Dataset records:
# # #

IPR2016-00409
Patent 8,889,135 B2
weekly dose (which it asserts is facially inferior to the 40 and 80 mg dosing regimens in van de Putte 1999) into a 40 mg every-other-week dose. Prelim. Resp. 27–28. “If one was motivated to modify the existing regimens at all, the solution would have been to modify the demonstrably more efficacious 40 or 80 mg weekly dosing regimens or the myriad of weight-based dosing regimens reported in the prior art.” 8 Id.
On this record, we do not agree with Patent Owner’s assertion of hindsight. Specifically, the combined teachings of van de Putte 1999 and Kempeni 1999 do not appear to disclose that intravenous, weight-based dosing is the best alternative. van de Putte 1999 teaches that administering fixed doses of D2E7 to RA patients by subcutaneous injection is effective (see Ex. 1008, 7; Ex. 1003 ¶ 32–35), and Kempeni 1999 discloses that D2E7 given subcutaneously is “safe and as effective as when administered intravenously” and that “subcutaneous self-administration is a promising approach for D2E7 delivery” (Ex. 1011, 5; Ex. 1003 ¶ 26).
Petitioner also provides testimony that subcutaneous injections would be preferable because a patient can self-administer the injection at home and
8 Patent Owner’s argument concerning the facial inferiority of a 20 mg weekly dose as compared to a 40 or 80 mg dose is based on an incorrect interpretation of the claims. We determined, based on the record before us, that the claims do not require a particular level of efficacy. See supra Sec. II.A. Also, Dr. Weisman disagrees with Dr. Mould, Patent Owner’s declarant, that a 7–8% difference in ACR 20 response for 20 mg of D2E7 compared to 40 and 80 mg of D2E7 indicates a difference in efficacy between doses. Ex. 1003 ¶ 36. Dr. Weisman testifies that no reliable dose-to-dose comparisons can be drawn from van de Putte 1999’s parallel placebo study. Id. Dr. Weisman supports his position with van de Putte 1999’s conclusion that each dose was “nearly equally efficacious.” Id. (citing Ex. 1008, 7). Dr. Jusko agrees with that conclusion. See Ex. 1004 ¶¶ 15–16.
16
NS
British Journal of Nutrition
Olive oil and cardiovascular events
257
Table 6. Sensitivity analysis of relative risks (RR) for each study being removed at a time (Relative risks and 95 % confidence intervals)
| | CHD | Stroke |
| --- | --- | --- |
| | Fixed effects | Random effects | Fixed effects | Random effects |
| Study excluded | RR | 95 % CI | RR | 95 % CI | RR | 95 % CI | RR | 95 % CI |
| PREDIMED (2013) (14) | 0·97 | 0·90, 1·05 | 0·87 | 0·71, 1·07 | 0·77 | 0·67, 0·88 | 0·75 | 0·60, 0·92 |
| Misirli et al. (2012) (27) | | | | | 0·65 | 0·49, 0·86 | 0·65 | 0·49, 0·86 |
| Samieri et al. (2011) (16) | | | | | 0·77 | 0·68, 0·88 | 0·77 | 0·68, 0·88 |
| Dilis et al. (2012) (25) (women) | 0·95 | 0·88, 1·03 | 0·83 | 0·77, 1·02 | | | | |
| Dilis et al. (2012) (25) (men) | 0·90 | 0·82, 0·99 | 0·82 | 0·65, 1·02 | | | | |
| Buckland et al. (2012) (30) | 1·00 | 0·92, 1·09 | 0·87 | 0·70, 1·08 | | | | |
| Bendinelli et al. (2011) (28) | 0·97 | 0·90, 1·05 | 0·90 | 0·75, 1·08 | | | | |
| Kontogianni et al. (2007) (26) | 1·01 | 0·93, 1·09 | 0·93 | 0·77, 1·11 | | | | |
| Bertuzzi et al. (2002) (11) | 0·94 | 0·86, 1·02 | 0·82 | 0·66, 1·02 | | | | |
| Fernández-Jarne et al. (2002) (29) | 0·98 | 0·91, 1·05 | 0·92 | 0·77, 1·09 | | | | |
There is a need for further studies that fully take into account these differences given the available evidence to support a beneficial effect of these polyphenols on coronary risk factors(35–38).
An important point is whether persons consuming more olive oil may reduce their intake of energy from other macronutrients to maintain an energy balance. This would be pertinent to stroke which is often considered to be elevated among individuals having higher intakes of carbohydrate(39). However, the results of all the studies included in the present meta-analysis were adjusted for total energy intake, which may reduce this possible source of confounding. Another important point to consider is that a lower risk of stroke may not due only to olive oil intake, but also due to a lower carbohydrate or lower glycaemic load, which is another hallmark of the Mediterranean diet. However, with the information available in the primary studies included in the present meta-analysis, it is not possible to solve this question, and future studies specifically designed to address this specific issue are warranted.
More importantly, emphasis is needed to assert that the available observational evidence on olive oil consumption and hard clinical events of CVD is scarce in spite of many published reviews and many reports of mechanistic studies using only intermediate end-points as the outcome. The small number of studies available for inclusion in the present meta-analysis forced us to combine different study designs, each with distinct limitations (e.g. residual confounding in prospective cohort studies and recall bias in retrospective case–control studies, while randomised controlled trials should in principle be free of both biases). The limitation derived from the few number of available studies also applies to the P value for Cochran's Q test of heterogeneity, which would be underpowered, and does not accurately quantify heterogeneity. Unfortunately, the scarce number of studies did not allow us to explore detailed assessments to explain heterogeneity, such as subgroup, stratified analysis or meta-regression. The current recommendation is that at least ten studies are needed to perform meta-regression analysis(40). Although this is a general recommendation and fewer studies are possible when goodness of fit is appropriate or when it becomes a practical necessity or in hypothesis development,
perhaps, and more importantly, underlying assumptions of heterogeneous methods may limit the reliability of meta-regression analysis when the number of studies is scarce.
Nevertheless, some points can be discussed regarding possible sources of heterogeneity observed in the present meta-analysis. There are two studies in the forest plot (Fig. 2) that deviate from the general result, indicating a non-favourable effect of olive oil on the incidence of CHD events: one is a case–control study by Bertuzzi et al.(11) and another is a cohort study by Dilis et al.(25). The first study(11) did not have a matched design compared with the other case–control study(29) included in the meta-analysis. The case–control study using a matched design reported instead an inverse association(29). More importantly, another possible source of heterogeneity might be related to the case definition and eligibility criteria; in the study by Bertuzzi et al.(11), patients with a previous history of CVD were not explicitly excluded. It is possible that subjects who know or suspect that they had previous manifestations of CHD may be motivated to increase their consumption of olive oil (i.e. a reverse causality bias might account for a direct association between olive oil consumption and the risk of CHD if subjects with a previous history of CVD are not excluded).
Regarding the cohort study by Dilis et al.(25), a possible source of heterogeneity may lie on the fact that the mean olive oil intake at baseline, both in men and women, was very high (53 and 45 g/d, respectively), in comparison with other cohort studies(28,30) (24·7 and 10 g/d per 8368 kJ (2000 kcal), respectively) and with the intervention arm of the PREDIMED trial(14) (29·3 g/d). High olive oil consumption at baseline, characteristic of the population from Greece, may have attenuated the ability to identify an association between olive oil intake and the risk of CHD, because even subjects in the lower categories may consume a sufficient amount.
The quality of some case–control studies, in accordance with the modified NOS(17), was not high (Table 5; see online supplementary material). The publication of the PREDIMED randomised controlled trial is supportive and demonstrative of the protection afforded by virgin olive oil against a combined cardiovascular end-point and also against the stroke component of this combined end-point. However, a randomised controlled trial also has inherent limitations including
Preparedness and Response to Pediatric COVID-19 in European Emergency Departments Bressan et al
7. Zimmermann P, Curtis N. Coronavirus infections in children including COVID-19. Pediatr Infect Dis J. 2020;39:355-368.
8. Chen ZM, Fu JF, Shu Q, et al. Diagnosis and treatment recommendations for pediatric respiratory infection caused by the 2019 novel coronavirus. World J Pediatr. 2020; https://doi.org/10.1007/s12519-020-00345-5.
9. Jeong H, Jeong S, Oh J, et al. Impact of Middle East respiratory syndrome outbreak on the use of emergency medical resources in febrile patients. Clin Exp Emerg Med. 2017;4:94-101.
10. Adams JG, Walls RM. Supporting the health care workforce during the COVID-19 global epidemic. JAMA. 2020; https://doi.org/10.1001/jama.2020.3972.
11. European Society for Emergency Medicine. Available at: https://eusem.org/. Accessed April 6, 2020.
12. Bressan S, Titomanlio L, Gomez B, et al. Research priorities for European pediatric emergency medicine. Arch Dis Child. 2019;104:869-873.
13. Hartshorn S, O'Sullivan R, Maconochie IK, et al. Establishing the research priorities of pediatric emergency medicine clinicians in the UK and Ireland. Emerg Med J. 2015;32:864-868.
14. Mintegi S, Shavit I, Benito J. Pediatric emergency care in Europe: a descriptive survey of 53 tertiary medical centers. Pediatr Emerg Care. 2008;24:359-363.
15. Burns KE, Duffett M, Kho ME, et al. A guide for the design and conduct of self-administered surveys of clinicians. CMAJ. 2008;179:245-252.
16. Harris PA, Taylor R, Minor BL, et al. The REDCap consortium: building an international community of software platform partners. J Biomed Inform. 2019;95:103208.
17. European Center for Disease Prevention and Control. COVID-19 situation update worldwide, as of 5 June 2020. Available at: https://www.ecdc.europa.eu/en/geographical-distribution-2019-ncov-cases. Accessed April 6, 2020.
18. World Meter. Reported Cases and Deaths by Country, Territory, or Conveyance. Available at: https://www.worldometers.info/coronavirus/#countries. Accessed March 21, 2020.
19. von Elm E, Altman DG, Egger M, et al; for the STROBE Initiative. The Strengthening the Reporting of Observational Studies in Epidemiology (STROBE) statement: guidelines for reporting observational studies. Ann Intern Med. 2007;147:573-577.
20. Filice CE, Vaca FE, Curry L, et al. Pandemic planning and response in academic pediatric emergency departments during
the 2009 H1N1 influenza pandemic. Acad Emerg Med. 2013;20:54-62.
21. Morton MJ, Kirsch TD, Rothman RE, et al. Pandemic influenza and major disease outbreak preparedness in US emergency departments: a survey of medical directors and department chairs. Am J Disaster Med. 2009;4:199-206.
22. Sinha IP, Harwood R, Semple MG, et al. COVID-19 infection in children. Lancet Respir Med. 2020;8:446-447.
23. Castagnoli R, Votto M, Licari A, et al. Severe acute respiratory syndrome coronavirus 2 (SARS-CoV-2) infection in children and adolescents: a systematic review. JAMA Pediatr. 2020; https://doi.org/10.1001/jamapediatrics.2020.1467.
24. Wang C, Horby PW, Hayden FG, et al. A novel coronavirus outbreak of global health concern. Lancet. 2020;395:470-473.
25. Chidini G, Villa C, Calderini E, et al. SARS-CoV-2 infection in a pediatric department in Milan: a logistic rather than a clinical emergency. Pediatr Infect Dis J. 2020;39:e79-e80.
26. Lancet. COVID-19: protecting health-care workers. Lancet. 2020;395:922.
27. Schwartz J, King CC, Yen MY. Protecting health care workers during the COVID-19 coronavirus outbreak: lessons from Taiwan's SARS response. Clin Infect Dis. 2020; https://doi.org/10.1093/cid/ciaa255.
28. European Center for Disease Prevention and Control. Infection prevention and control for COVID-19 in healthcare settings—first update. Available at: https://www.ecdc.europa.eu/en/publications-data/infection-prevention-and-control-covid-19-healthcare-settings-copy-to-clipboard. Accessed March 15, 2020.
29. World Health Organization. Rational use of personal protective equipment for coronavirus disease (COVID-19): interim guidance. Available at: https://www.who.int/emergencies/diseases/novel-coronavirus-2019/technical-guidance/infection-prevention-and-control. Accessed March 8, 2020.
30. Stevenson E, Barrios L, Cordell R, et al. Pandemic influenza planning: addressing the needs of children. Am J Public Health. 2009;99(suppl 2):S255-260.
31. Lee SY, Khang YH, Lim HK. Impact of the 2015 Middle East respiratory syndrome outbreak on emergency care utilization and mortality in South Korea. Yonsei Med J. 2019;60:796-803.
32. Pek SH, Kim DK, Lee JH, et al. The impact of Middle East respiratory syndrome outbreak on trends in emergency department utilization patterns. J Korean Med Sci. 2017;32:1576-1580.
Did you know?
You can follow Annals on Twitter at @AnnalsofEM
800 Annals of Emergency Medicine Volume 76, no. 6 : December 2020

# # #

Track down all lines above with the string "know" and copy them.

Nevertheless, some points can be discussed regarding possible sources of heterogeneity observed in the present meta-analysis. There are two studies in the forest plot (Fig. 2) that deviate from the general result, indicating a non-favourable effect of olive oil on the incidence of CHD events: one is a case–control study by Bertuzzi et al.(11) and another is a cohort study by Dilis et al.(25). The first study(11) did not have a matched design compared with the other case–control study(29) included in the meta-analysis. The case–control study using a matched design reported instead an inverse association(29). More importantly, another possible source of heterogeneity might be related to the case definition and eligibility criteria; in the study by Bertuzzi et al.(11), patients with a previous history of CVD were not explicitly excluded. It is possible that subjects who know or suspect that they had previous manifestations of CHD may be motivated to increase their consumption of olive oil (i.e. a reverse causality bias might account for a direct association between olive oil consumption and the risk of CHD if subjects with a previous history of CVD are not excluded).
Did you know?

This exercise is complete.